Public support for LGBT equality has surged in Japan in recent years. This includes the broad public outcry when the media has mocked gay and transgender people. A 2020 nationwide public opinion survey found that 88 percent “agree or somewhat agree” with the “introduction of laws or ordinances that ban bullying and discrimination (in relation to sexual minorities),” and nearly 80 percent support same-sex marriage rights. Dozens of prefecture and municipal governments have passed ordinances recognizing same-sex relationships with certificates. But these unofficial documents are not legally binding. Hundreds of domestic and international advocacy groups have written to the prime minister this year encouraging increased protections for LGBT people.
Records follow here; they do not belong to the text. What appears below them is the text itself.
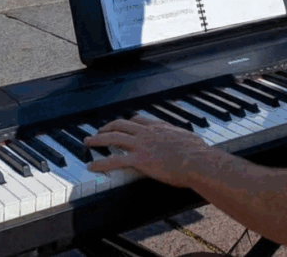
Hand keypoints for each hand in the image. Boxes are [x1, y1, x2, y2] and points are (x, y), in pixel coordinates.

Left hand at [83, 114, 212, 186]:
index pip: (138, 119)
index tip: (121, 124)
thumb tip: (192, 142)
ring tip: (87, 142)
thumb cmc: (199, 154)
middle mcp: (147, 133)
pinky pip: (114, 160)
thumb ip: (184, 139)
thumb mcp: (190, 139)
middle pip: (120, 124)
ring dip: (97, 139)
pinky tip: (91, 166)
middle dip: (106, 127)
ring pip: (112, 138)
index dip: (127, 122)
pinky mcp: (138, 160)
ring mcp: (141, 145)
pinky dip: (100, 163)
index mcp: (159, 127)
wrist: (197, 161)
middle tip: (97, 131)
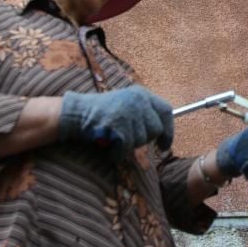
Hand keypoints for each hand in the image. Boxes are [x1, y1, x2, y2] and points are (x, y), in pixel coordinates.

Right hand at [59, 85, 173, 159]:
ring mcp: (129, 112)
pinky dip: (118, 152)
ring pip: (142, 140)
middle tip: (128, 139)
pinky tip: (109, 146)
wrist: (78, 113)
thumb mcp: (127, 104)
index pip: (166, 110)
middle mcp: (138, 100)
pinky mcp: (119, 124)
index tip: (165, 144)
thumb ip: (145, 113)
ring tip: (115, 137)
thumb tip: (164, 133)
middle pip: (156, 129)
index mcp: (142, 94)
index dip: (169, 130)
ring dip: (128, 145)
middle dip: (144, 139)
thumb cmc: (103, 113)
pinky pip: (127, 147)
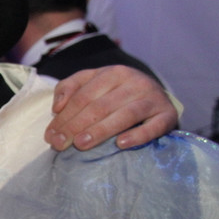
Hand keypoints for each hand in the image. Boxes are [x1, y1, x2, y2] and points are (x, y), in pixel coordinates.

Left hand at [46, 65, 177, 151]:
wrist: (157, 97)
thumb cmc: (116, 92)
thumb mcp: (92, 82)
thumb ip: (70, 88)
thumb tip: (56, 107)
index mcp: (112, 73)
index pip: (83, 96)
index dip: (65, 116)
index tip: (50, 135)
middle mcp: (134, 82)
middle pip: (100, 106)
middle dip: (76, 126)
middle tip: (61, 144)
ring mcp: (152, 98)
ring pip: (124, 115)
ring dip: (101, 130)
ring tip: (81, 144)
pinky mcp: (167, 115)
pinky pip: (153, 127)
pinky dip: (138, 136)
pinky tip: (121, 144)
Although Japan has increasingly taken a leadership role at the United Nations by voting for both the 2011 and 2014 Human Rights Council resolutions calling for an end to violence and discrimination based on sexual orientation and gender identity, LGBT people in Japan continue to face intense social pressure, and have fewer legal protections than their peers abroad. Japan remains the only G7 country that does not recognize same-sex relationships.
More verdicts are expected in similar cases, but Japan’s Supreme Court will eventually decide whether the Diet needs to amend the law to recognize same-sex relationships or not. This will be several years away, but yesterday’s ruling will boost the already-supportive Japanese public opinion on marriage equality, which will in turn make it harder for the Supreme Court to neglect.